Racconto un sacco di balle, ma se lo chiamo storytelling…

Dicesi storytelling un complesso sistema di pubblicazioni, notizie, modi di comunicarle, stili innovativi, segnali mediatici, ripetizioni ossessive perché il concetto entri anche nelle teste più dure, nuovi approcci, citazioni. Insomma un po’ tutto quello che una volta si chiamava “comunicazione” e ora fa più fico dirlo in inglese. “L’arte del raccontare storie impiegata come strategia di comunicazione persuasiva”, dice il vocabolario. Ecco. Ora va da sé che il confine tra storytelling e leggenda metropolitana è un po’ labile e viene ogni giorno superato. Molto spesso invece impatta con la realtà con la potenza di un frontale tra camion e allora si crea un effetto lisergico: da una parte lo storytelling, e dall’altra quello che succede veramente. Ora si può scegliere, naturalmente: abbeverarsi alla leggenda, che si ripete nella speranza che qualcuno la prenda per vera, oppure guardare ai fatti. Immaginiamo, per esempio, un medio imprenditore tedesco, o cinese che voglia investire qui. Potrà valutare lo storytelling corrente e ben oliato dai media – ottimismo, ripresa, riforme, Jobs act, camice bianche, ministri da copertina, modernità, parole inglesi – oppure valutare lo stato delle cose: leggi complicatissime, giustizia lenta, corruzione, malavita, er Guercio, il mondo di mezzo e altro ancora. Potrà leggere i discorsi “luminosi e progressivi”, oppure i titoli delle inchieste in corso. I recenti fatti di cronaca, per esempio, rendono l’attuale storytelling governativo, tutto incentrato sul futuro, un po’ fuori luogo. Bella storia, insomma, ma smentita ogni giorno. Si è provato, è vero, all’inizio e per un annetto a ridicolizzare che si opponeva al racconto sorridente, ottimista e positivo ( “gufi”, è già parola soprassata, sepolta), ma poi le smentite della realtà si sono fatte implacabili, e quel racconto, quello storytelling, oggi non sfonda più, non conquista. Non perché gli manchino elementi di fascino: a chi non piacerebbe essere moderni, carini, sexy, glamour, con un’economia frizzante e un governo di ragazzini ben pettinati? Piuttosto perde credibilità perché fornisce immagini troppo distanti dalla realtà che si vive ogni giorno. In certi casi, insomma, anche se è inglese e fa fico, costruire un elaborato racconto – una narrazione –  troppo lontano da quel che accade può trasformarsi in autogol.

____________________

COMPITO DA SVOLGERE: Nel brano sullo storytelling, quale definizione di storytelling viene attribuita al vocabolario?

RECORD FORNITI:
____________________

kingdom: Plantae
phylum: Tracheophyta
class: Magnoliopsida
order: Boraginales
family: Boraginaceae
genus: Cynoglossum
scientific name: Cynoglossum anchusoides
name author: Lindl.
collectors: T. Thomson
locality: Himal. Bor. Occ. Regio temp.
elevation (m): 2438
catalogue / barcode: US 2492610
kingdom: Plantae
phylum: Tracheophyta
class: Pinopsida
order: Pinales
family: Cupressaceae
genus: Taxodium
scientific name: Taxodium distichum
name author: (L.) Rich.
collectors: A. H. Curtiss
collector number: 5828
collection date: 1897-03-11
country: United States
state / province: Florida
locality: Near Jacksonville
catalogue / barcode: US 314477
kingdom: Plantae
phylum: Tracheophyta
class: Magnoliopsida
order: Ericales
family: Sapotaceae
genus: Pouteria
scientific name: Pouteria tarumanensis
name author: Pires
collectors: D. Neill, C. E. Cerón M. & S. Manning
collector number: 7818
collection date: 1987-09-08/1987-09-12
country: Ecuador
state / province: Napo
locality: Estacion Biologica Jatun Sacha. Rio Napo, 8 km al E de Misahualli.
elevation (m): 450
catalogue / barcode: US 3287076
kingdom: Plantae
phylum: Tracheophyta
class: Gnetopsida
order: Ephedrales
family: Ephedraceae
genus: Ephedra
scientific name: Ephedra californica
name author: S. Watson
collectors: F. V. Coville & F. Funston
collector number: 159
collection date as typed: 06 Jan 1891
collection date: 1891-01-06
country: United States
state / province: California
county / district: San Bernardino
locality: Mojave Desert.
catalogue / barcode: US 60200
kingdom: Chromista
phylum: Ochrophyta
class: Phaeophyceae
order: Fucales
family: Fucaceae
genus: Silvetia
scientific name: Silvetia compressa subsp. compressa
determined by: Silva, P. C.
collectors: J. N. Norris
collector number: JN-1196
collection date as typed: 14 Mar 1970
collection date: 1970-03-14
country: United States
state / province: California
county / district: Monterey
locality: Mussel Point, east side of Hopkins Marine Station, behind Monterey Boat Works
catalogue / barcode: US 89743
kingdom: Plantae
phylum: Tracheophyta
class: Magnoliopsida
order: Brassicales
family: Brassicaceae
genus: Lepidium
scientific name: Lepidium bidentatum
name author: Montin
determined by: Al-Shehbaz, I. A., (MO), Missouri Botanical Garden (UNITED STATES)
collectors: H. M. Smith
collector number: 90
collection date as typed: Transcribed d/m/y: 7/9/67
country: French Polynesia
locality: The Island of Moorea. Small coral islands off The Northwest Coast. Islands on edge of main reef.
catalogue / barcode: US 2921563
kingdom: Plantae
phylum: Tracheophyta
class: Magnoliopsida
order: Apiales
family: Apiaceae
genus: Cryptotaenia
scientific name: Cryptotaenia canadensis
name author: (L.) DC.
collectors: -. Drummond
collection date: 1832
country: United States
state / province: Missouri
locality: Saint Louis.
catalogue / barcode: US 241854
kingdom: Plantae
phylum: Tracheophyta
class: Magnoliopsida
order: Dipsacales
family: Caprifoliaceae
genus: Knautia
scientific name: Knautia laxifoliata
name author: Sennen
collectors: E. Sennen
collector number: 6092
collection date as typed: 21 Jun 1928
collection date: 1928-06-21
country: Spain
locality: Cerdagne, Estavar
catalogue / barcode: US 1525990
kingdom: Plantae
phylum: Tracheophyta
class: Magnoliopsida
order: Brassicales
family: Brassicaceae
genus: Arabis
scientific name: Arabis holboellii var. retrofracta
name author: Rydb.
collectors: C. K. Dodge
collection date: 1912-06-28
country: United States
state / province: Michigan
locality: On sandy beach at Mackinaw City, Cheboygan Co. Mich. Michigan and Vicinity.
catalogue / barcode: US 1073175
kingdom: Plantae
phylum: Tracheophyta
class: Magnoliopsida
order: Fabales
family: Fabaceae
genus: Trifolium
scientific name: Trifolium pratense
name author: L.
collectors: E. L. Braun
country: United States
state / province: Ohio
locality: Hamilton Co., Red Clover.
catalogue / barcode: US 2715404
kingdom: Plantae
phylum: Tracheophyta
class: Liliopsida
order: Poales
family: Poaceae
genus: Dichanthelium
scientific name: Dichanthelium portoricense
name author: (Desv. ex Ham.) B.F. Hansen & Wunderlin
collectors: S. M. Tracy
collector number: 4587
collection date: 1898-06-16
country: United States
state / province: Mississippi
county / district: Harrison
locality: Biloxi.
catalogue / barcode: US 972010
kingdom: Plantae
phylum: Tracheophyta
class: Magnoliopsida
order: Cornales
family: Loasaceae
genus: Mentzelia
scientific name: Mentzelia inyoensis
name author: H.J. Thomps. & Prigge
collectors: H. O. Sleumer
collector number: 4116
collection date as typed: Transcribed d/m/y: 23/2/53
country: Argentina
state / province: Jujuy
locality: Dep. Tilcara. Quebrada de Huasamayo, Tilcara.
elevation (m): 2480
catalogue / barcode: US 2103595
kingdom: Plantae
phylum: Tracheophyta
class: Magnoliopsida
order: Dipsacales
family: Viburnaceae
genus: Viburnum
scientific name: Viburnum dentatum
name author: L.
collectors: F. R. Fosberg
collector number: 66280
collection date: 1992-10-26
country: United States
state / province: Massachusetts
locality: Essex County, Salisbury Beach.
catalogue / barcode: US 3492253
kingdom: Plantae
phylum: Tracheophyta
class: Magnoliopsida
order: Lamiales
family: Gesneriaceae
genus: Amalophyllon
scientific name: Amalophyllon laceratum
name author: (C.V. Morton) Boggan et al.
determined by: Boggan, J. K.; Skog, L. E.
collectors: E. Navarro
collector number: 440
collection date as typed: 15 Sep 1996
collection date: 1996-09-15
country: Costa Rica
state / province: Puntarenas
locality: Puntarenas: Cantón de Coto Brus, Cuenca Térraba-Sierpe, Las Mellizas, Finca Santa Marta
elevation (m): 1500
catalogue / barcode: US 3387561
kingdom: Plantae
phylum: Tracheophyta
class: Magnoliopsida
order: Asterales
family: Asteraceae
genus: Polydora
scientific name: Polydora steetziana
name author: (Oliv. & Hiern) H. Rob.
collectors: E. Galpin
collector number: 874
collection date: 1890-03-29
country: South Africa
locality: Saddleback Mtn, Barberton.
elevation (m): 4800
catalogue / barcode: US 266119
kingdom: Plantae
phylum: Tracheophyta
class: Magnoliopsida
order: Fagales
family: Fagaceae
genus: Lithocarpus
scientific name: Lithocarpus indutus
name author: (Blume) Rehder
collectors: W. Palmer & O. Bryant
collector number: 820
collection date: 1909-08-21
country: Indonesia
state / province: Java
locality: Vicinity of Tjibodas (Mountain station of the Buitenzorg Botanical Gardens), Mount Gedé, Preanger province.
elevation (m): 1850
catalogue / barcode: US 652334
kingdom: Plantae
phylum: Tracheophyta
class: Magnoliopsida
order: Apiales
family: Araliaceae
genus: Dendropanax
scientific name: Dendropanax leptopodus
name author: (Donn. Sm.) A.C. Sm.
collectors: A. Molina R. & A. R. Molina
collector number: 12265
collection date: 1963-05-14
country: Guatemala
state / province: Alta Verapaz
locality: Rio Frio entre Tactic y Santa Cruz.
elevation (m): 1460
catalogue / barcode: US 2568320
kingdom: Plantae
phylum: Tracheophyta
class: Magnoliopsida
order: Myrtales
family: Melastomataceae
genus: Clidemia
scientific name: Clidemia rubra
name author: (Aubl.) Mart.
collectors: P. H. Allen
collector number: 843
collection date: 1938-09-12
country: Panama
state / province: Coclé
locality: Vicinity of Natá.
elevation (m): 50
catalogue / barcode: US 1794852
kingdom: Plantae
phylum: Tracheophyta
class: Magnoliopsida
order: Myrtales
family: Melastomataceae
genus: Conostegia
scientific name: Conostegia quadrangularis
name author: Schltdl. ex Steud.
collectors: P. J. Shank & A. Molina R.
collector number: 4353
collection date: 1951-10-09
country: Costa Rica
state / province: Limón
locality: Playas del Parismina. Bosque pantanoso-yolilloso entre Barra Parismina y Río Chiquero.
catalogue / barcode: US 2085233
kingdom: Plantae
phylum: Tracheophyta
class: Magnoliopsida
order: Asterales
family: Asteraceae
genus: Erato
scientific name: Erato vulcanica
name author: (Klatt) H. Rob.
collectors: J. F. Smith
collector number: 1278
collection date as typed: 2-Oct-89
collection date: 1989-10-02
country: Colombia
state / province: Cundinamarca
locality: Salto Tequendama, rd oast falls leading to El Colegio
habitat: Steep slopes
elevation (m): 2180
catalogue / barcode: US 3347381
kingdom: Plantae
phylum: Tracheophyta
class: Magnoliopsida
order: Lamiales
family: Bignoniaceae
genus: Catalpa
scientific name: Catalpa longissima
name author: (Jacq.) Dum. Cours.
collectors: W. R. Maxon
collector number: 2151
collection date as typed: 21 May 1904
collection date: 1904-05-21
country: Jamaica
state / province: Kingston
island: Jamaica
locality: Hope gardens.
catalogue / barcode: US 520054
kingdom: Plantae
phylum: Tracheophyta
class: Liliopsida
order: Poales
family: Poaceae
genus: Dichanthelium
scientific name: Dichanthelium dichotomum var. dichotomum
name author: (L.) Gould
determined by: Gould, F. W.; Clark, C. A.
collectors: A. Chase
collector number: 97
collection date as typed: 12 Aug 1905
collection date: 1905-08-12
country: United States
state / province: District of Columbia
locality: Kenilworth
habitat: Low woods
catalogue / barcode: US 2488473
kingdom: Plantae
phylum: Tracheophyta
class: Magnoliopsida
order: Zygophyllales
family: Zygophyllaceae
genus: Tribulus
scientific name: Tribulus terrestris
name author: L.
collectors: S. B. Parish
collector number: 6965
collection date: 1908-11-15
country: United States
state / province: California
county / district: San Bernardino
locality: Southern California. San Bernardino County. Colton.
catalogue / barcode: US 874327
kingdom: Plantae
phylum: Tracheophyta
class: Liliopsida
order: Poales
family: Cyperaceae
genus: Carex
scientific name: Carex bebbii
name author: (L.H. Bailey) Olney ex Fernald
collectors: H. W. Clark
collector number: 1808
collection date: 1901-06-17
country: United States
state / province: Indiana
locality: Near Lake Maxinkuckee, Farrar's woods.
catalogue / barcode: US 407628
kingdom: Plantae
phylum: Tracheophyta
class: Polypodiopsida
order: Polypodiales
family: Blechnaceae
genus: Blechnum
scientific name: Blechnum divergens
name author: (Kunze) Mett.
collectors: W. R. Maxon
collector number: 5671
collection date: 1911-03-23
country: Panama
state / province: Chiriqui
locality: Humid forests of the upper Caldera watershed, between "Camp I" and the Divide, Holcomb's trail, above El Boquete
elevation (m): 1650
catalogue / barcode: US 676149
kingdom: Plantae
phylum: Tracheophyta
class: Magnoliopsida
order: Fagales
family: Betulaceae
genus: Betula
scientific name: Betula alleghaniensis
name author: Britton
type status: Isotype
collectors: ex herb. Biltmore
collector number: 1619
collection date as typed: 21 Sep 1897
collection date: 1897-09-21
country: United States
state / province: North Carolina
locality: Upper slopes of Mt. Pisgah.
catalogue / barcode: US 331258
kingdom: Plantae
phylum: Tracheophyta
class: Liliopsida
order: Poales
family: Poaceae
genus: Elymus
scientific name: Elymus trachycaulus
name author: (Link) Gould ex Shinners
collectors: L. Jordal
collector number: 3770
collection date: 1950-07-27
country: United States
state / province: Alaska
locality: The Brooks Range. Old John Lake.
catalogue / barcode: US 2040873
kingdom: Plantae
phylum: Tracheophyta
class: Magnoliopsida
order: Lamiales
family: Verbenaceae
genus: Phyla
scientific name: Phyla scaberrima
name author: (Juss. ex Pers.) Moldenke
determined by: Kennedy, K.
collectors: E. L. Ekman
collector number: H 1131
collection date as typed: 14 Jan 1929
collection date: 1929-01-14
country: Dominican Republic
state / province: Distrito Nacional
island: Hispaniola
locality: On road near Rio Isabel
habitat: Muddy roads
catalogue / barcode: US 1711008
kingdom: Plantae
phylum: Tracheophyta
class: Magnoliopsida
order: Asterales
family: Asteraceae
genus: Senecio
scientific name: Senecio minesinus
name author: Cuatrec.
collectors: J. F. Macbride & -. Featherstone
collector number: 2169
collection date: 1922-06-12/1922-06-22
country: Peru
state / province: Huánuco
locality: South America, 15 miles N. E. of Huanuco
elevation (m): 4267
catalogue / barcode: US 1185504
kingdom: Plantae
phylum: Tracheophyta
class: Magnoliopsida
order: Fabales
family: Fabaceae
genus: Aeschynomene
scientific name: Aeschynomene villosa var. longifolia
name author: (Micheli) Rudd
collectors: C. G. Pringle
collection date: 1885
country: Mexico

____________________

RISPOSTA AL COMPITO: «L’arte del raccontare storie impiegata come strategia di comunicazione persuasiva».